Of course, there could hardly be a more minuscule minority viewpoint on any subject in sports. The overwhelming percentage of basketball fans adore the three. When they see Curry attempt 17 of his 19 shots from behind the arc against the Trail Blazers, as he did last Wednesday night, they do not see it as I did, which was an abomination. They see it as lovable, adorable Steph being Steph.
The three has been with us since 1961, when Abe Saperstein introduced it as a gimmick to impress casual fans of his short-lived American Basketball League. It was then taken up by the Eastern League, when it was the second-best basketball league on earth. It was an obvious stunt, to go along with the red, white, and blue basketball, for the American Basketball Association when it began play in 1967. It was brought to the NBA for the 1979-80 season and into college basketball in 1986-87. So if you are 30 or under you know nothing else. You don’t recall when basketball was, well, basketball and not a nightly contest to see which team can clang more stupid shots than the other.
There have been previous 3-point notables, including our own Larry Bird, who used it as a strategic weapon better than anyone in his time. Ray Allen is likewise remembered with great fondness in these here parts for his expertise shooting threes. But no one has become more closely linked with the three than Curry, and that includes his 3-point partner in crime, Klay Thompson.

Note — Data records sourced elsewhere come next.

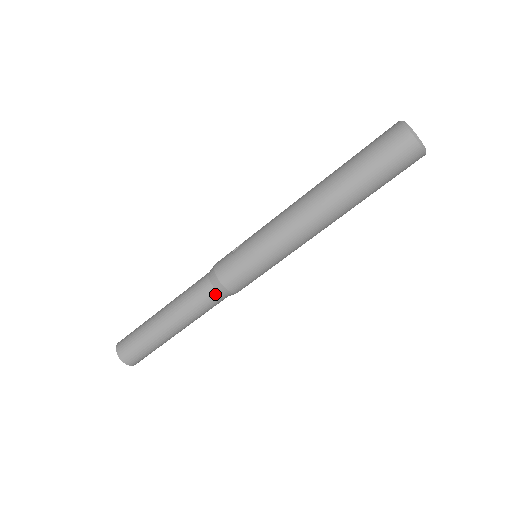
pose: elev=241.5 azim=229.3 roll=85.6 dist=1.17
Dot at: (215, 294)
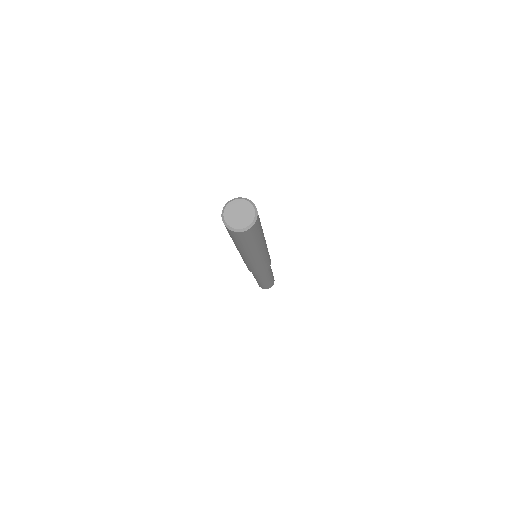
Dot at: (259, 274)
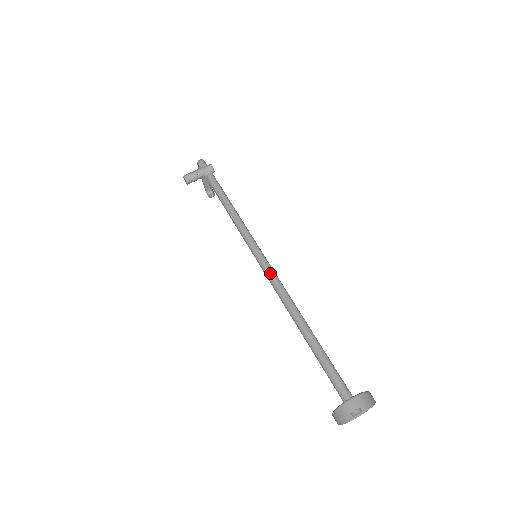
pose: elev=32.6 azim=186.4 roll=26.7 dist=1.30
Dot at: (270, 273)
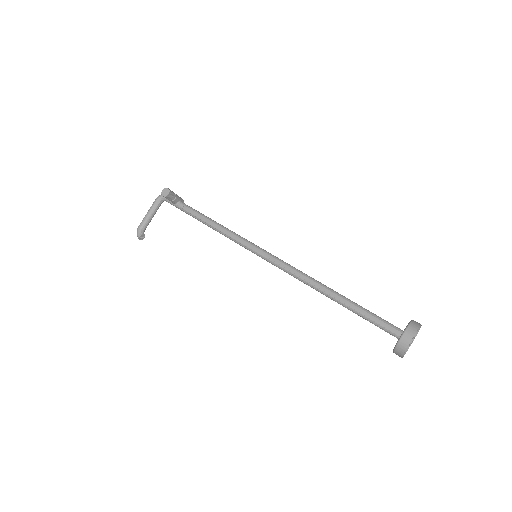
Dot at: occluded
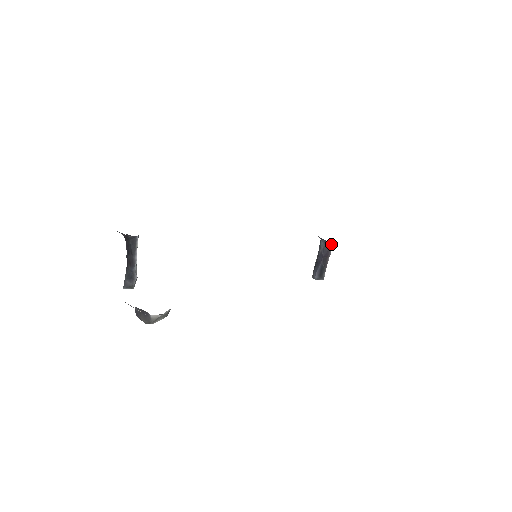
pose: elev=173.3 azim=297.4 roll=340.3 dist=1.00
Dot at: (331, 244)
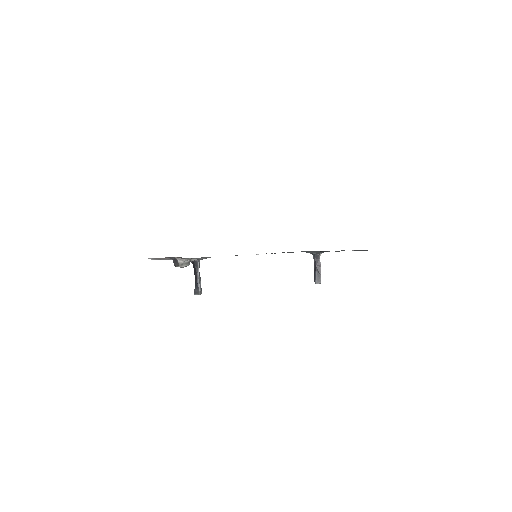
Dot at: (319, 257)
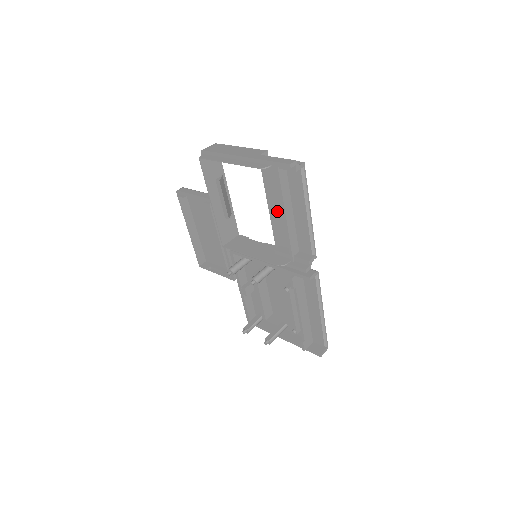
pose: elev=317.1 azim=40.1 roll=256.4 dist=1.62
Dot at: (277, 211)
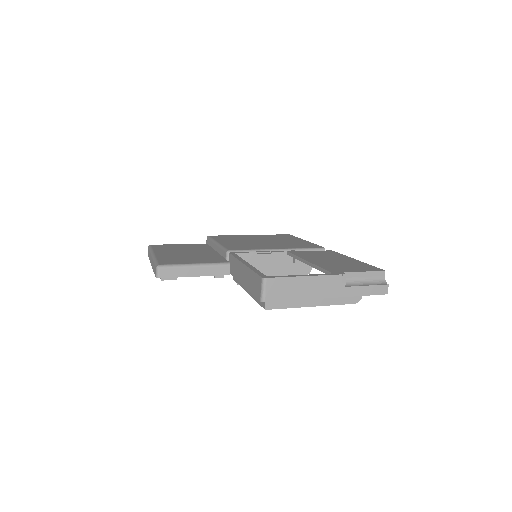
Dot at: occluded
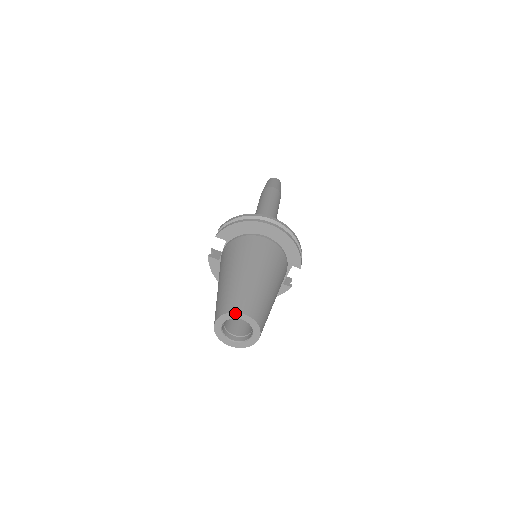
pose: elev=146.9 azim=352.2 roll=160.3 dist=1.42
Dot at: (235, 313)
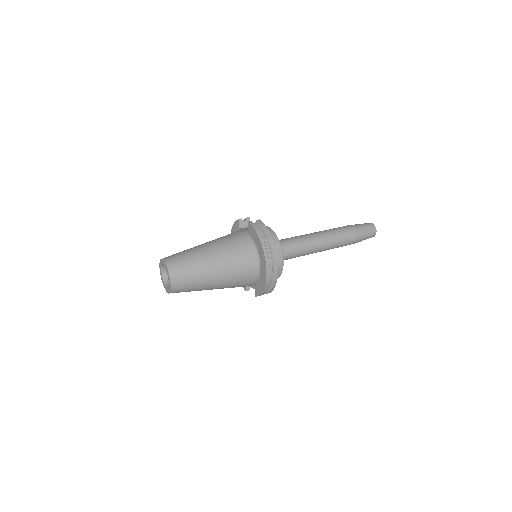
Dot at: (169, 273)
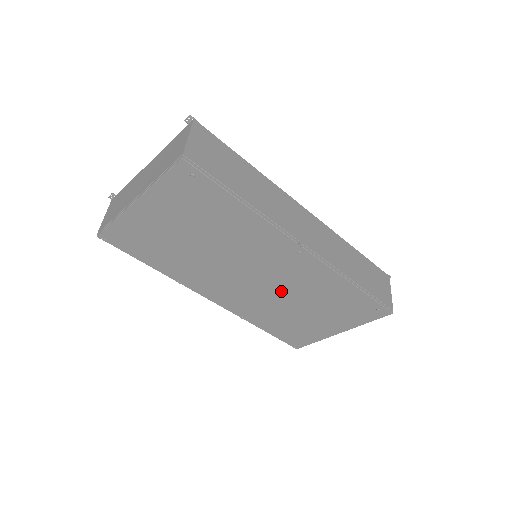
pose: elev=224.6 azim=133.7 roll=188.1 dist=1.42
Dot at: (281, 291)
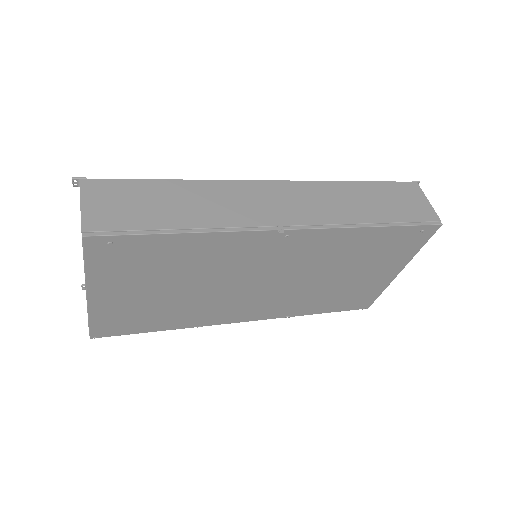
Dot at: (303, 276)
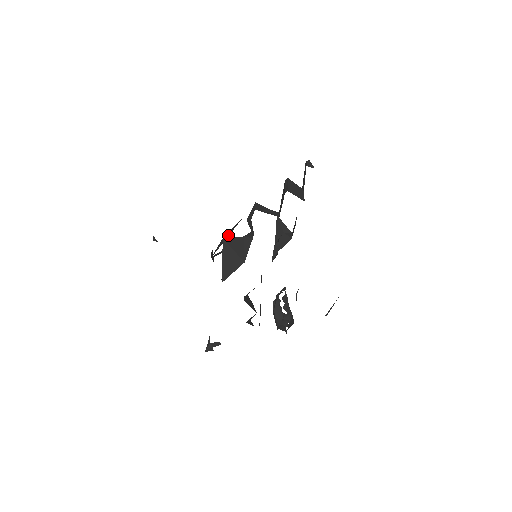
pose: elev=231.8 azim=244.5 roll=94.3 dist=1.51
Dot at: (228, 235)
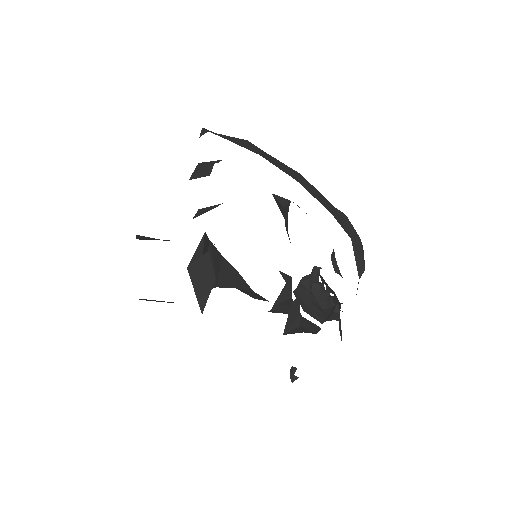
Dot at: occluded
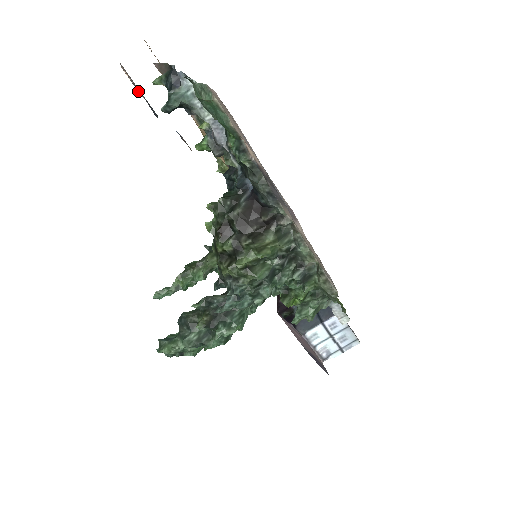
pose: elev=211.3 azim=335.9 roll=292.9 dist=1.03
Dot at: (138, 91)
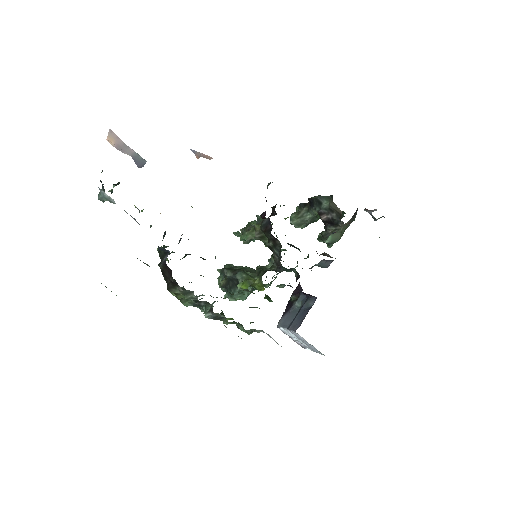
Dot at: (123, 152)
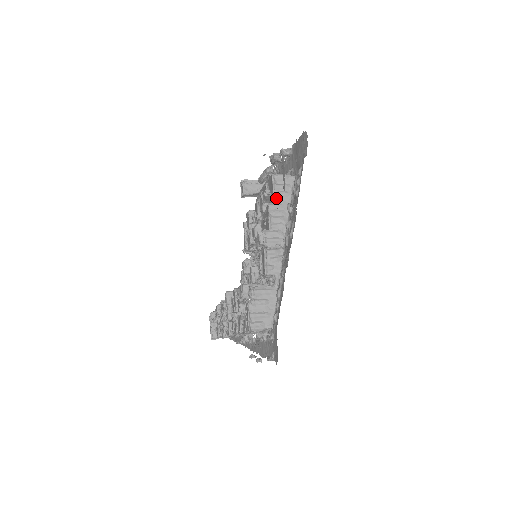
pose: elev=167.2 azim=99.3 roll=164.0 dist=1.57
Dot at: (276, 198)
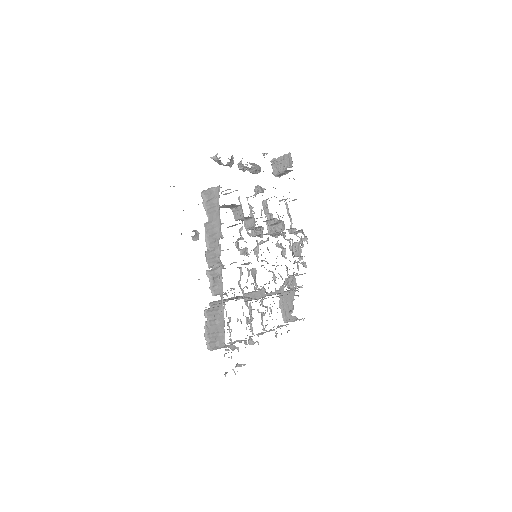
Dot at: occluded
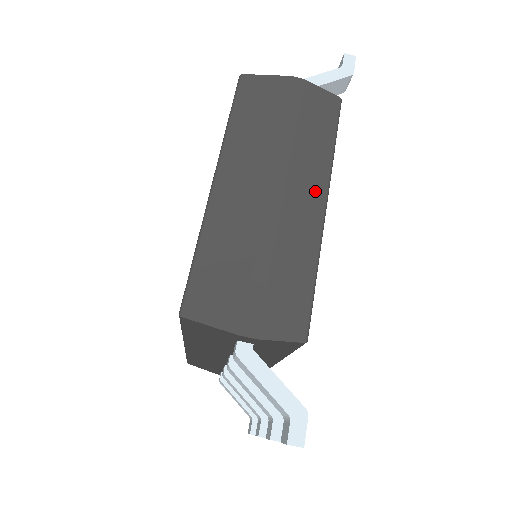
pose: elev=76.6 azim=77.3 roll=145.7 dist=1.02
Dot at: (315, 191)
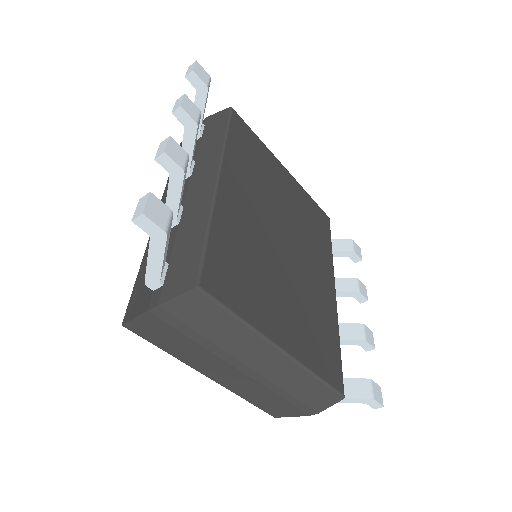
Dot at: (264, 351)
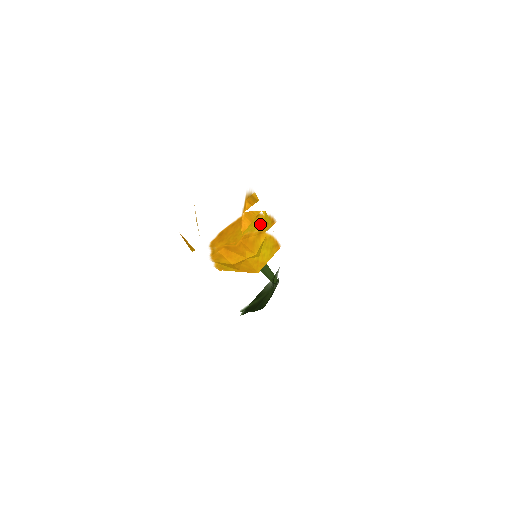
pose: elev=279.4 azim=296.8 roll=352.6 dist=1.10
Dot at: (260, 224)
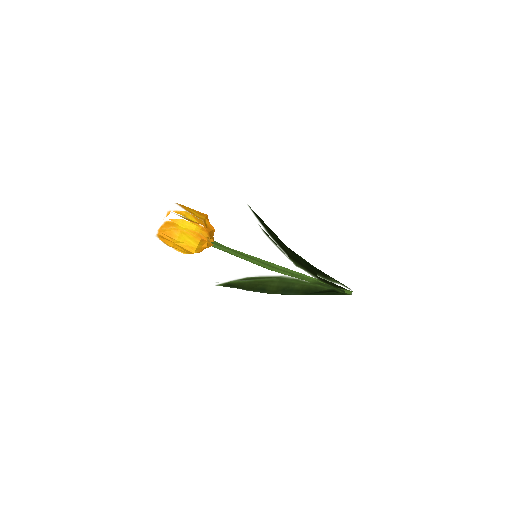
Dot at: (171, 224)
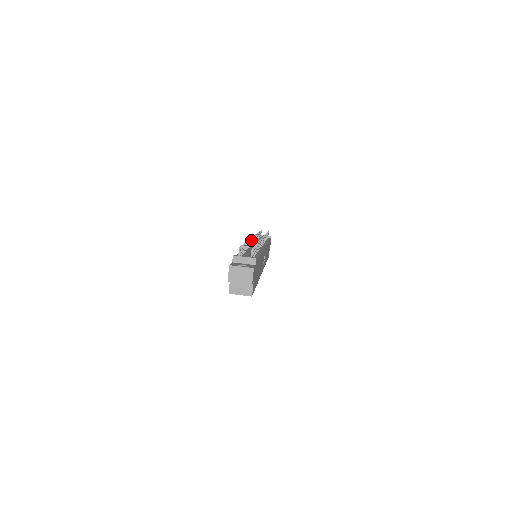
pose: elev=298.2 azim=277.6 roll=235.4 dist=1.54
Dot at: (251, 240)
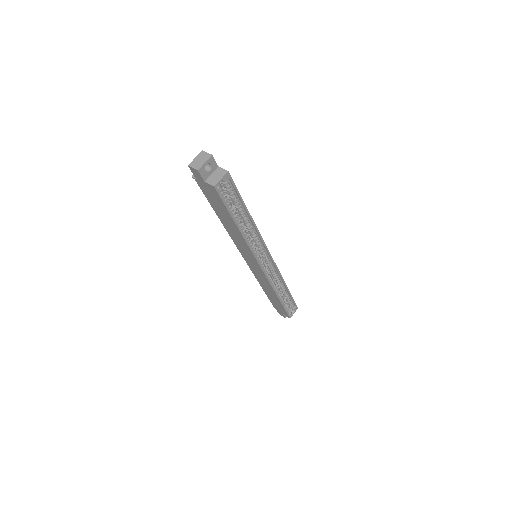
Dot at: occluded
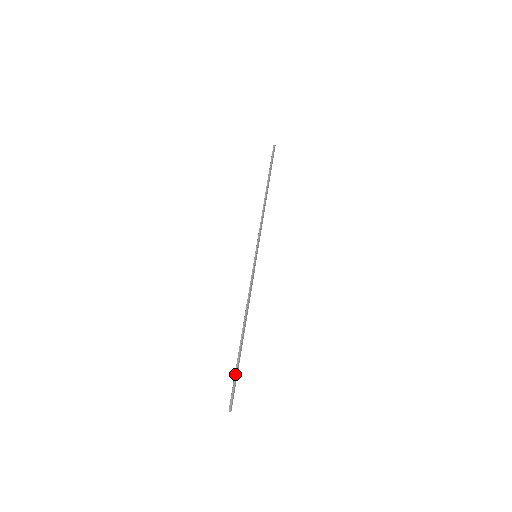
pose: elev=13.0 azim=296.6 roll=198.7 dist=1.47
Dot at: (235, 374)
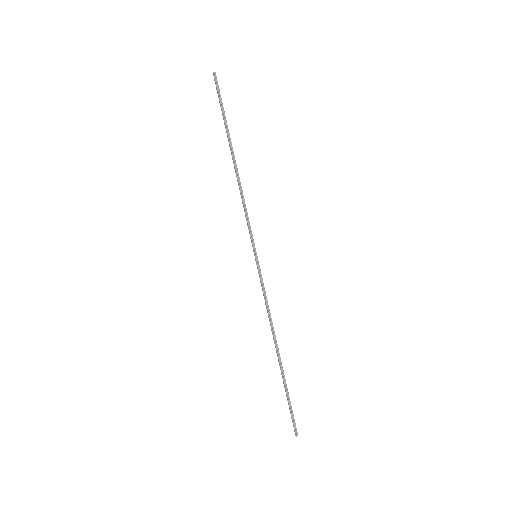
Dot at: (288, 400)
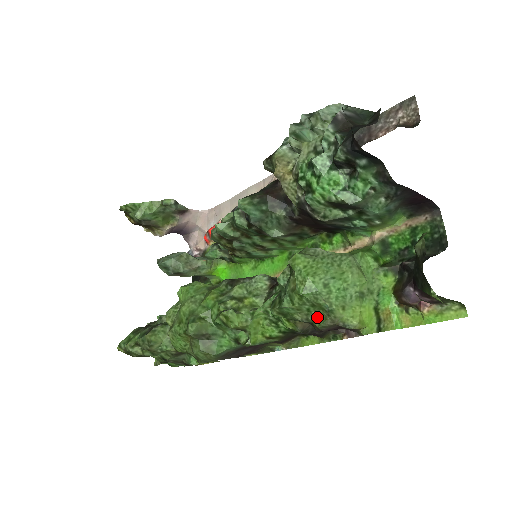
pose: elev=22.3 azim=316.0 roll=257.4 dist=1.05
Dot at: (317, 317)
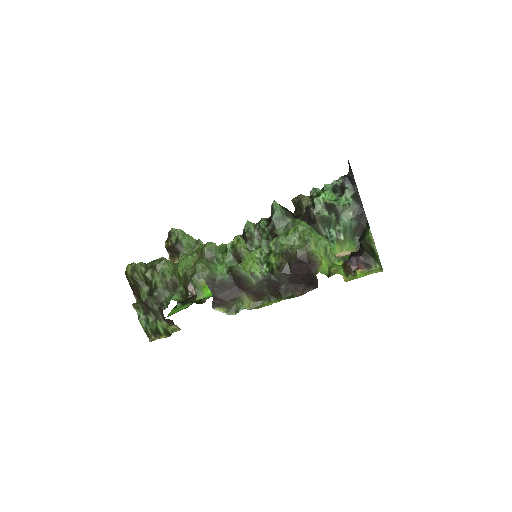
Dot at: (298, 247)
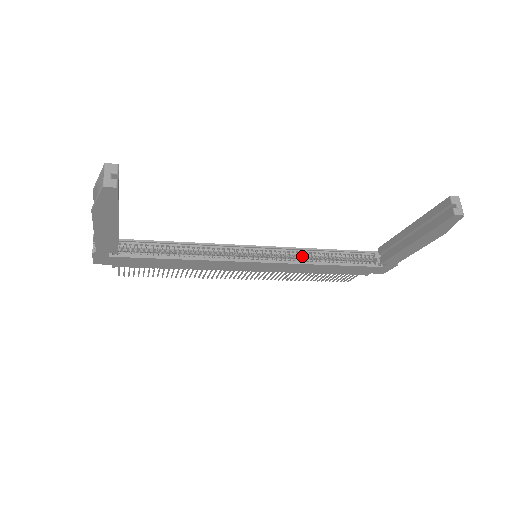
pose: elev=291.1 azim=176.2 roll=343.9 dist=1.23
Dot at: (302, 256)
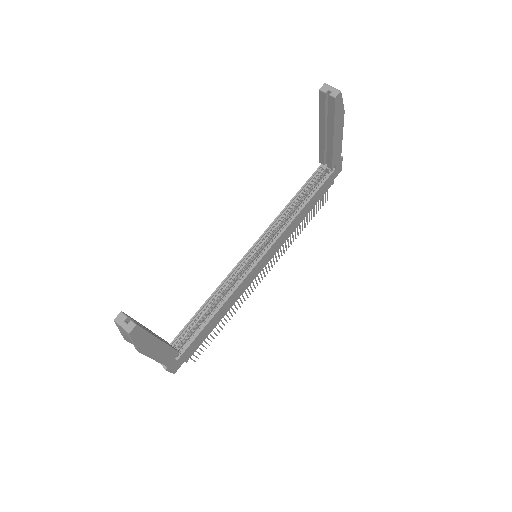
Dot at: (282, 222)
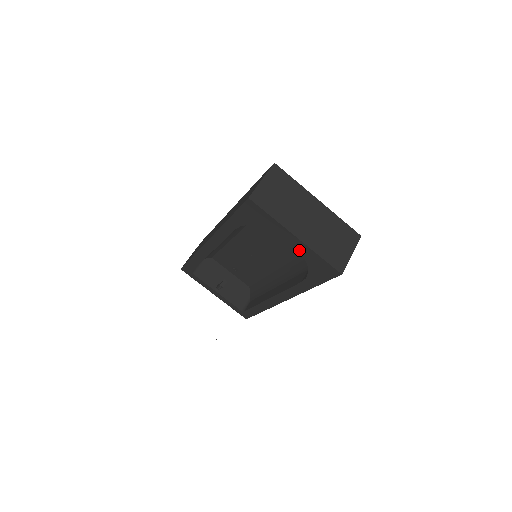
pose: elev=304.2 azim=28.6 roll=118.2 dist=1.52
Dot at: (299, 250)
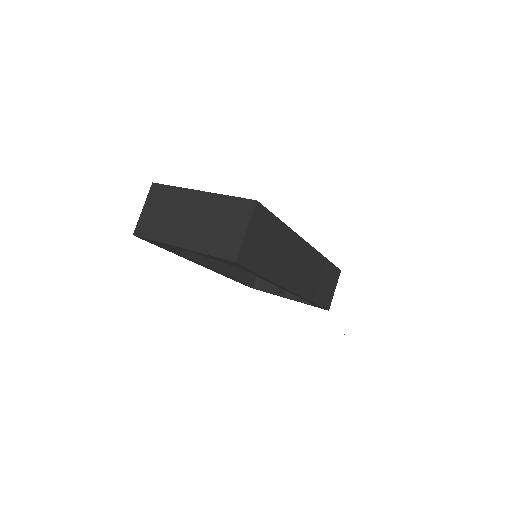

What Mr. Curry has done is expand the concept of a legitimate, makeable three. He can shoot it with remarkable accuracy from three? four? five? however many feet beyond the arc. If he crosses midcourt with the ball, you’d better get your hands up. You think people haven’t noticed? Trae Young, for one, is likewise doing it. The problem is that, as it is in so many other aspects of athletic life, some people are simply better than others. No one is going to out-Curry Curry, and that includes Young. But they will try, and we will see more teams shooting 5 for 32 from beyond the arc, rendering the game more and more unwatchable. Worse yet, we will see more college and high school kids hoisting threes, as if that were the only way to, as they quaintly say these days, “score the ball.” Curry’s influence is that profound.